TEMPO.CO, Surabaya- Gubernur Jawa Timur Soekarwo mengatakan terhentinya kegiatan penambangan pasir setelah tewasnya Salim Kancil di Desa Selok Awar-awar, Kabupaten Lumajang, pada akhir September 2015 lalu, berdampak pada langkanya ketersediaan pasir dan batu (sirtu).
Kelangkaan material bahan bangunan itu, kata dia, membuat beberapa pengerjaan proyek infrastruktur terganggu. "Yang paling terganggu itu proyek pembangunan jalan tol," kata Soekarwo di Gedung Negara Grahadi, Surabaya, Kamis, 22 Oktober 2015.
Menurut Soekarwo, banyak penambang yang sebetulnya mengantongi izin ikut berhenti beroperasi karena takut bakal didemo masyarakat.
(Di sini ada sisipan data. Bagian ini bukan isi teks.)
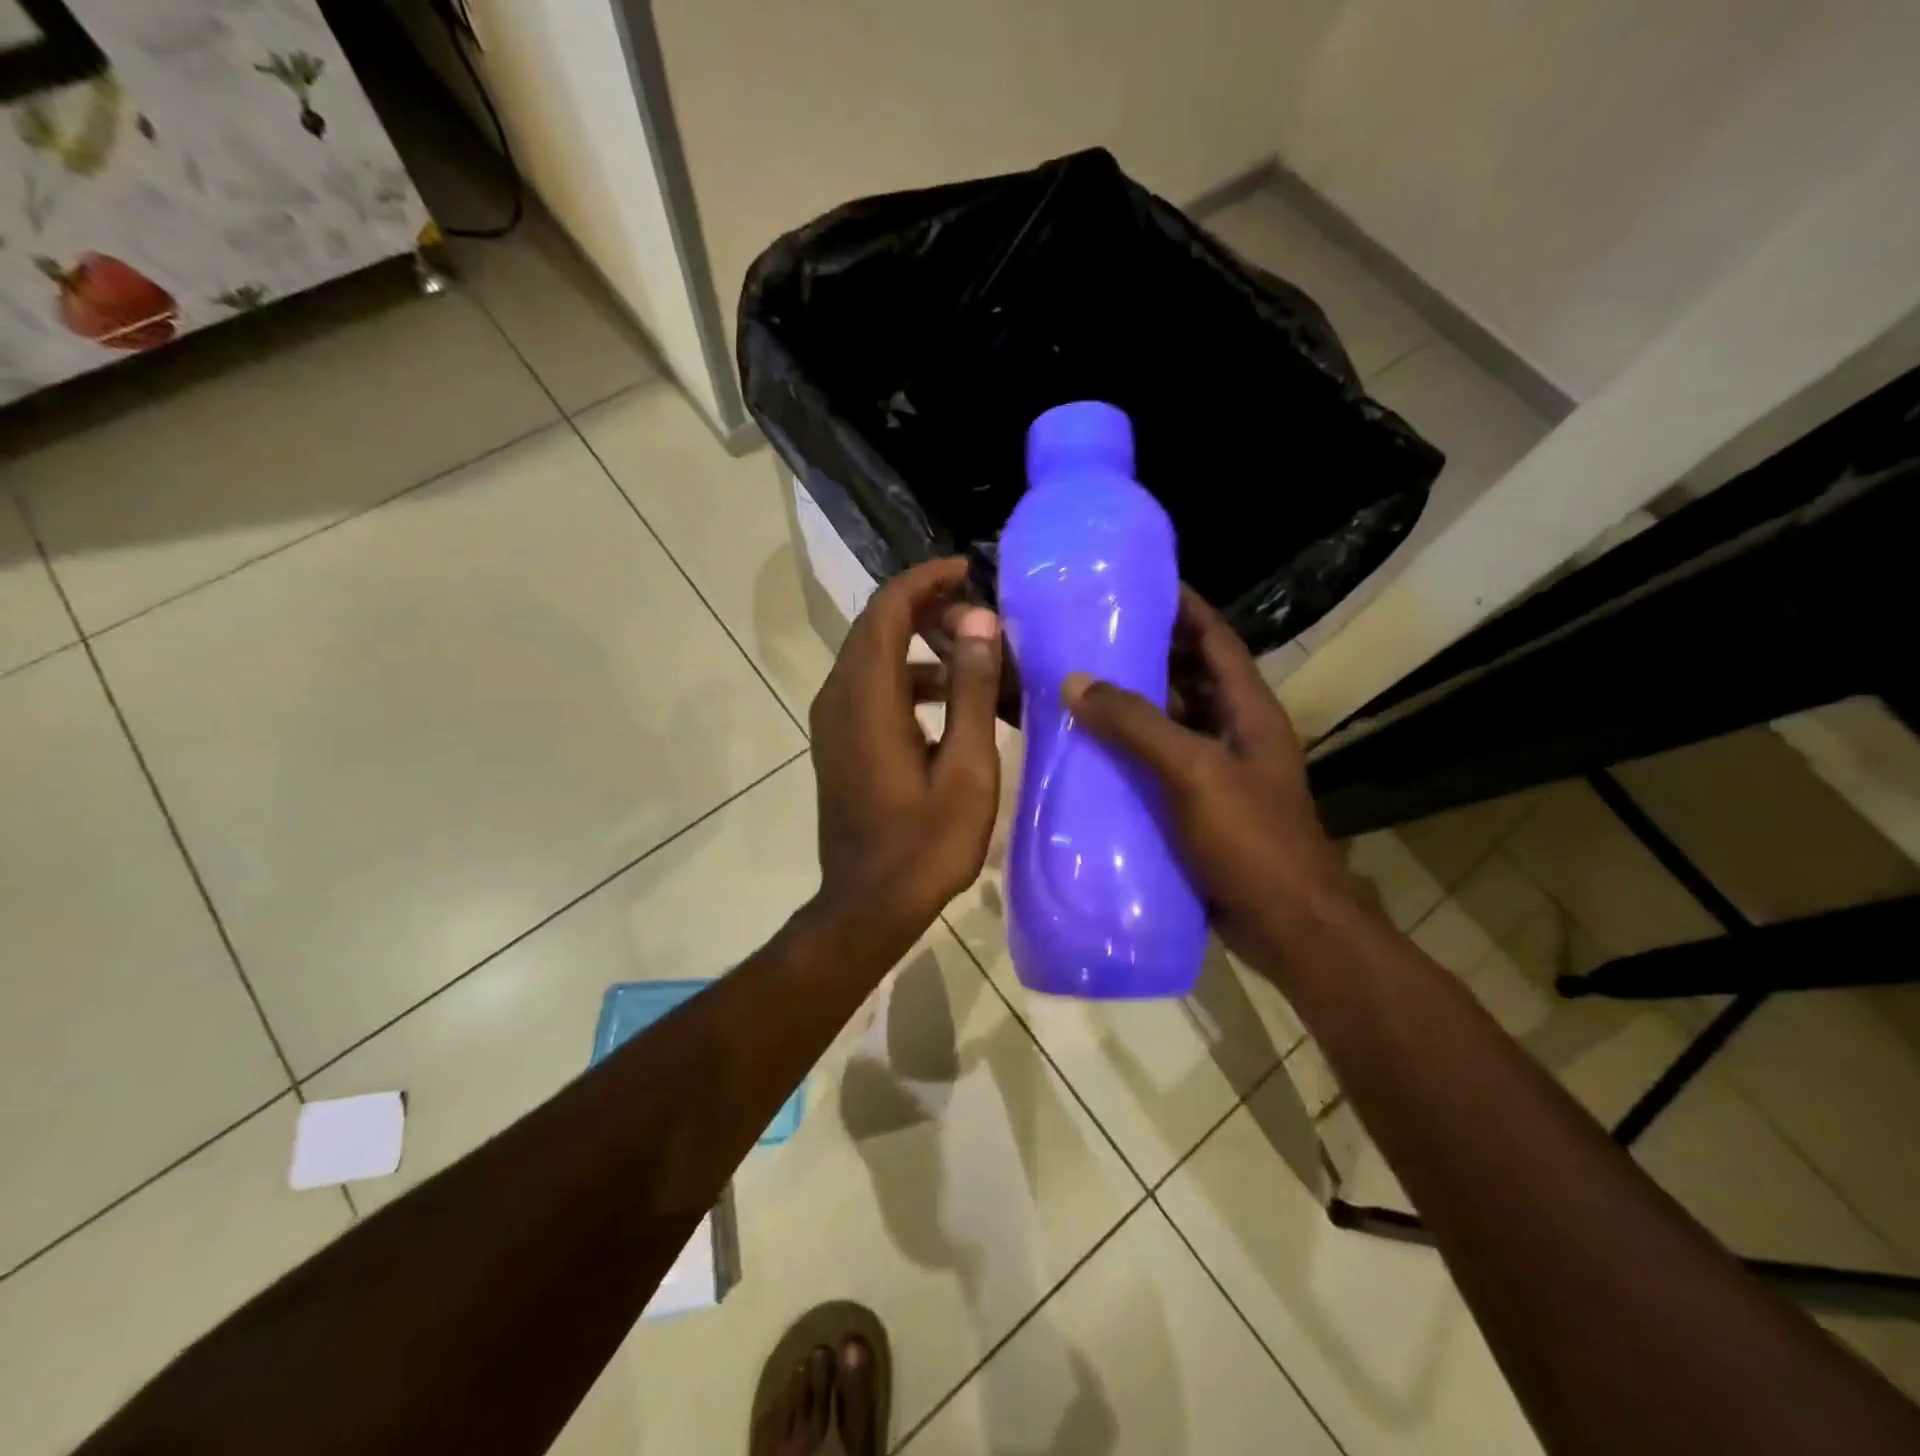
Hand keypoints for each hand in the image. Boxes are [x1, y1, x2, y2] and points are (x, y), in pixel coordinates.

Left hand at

Padahal pasir dan batu merupakan bahan utama untuk membangun jalan tol.
"Ketakutan penambang yang resmi itu harus didorong oleh pemerintah kabupaten setempat untuk dapat menambang kembali," kata Pakde Karwo, sapaan akrab Soekarwo.
Namun terhadap penambang yang tidak punya izin, Soekarwo meminta kegiatannya dihentikan. Untuk bisa menambang, mereka harus taat aturan dengan mengurus perizinan sesuai dengan prosedur. Bila izin sudah didapat, barulah mereka diizinkan menambang. "Ini konsolidasi terus," ucap Soekarwo.
Pemerintah daerah, kata dia, tidak dapat menyediakan stok sirtu. Pemerintah hanya dapat memberikan penjelasan terhadap aturan perundang-undangan kepada para penambang maupun masyarakat. "Ini harus diluruskan agar stigma bahwa kegiatan penambangannya akan didemo masyarakat bisa hilang," katanya.
Kelangkaan sirtu juga berimbas hingga Kabupaten Sidoarjo. Dalam beberapa pekan belakangan, penjual material bahan bangunan kesulitan memperoleh pasir karena banyak penambang tiarap. Akibat minim stok, harga pasir pun melonjak.
Arif Ferdiansyah, 38 tahun, salah satu penjual pasir di Jalan Lingkar Timur Sidoarjo, mengatakan selain didatangkan dari Pasuruan dan Mojokerto, stok pasir yang dia jual berasal dari Lumajang. "Sekarang pasokannya seret," ujarnya.